Kim recently co-authored with his colleague in 2012 and 2011, Michael Solomon, two recent books entitled “Fundamentals of Network Communications” and “Fundamentals of Information Systems Security” for Jones & Bartlett Learning’s Information System Security & Assurance Curriculum (www.issaseries.com). In 2009, Kim, co-authored with his colleagues, Robert Decker and Michael Gibbs, a book entitled “Unified Communications Solutions” for Nortel Press/Avaya Press on emerging voice communication solutions including unified messaging and unified communications that are positioned to uniquely solve business communication challenges.

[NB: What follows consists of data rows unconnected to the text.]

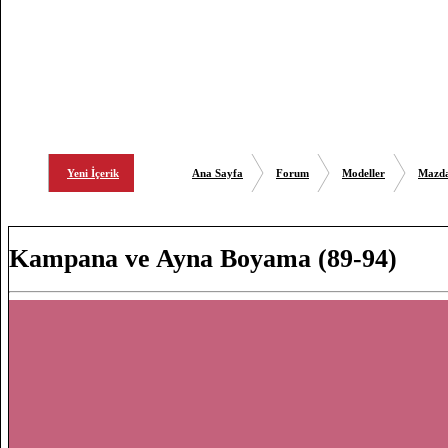
Diğer
Yeni İçerik
Ana Sayfa
Forum
Modeller
Mazda
Kampana ve Ayna Boyama (89-94)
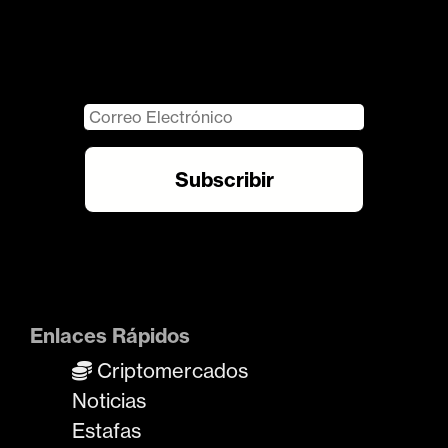
Enlaces Rápidos
Criptomercados
Noticias
Estafas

In addition, he co-authored with his colleague Michael Gregg in 2005, “Inside Network Security Assessment – Guarding Your IT Infrastructure”, which discusses recent compliancy laws and their impact on IT infrastructures, conducting risk and security assessments, and implementing proper security controls (policies, standards, procedures, and guidelines) pertaining to confidentiality, integrity, and availability.
Professional Affiliations, Certifications & Teaching Experience:
IEEE Member – 1985 and on
Certified Cisco Systems Instructor – 1993 and on
Certified Nortel/Avaya Systems Instructor – 2006 and on
NSA 4011 – Information Systems Security Certified Professional
NSA 4013-Advanced – System Administrator Certified Information Assurance Professional
During the 1990’s, Kim founded a company called Network Evolutions, Inc. (NEI) which focused on enterprise and broadband network design, network implementation, and large-scale broadband IP networks supporting converged voice, video, and data communications. Network Evolutions, Inc. was acquired by IXC Communications, Inc./Broadwing, Inc. (NYSE: BRW) in 1999 during the Internet/Telecommunication’s boom of the late 1990’s.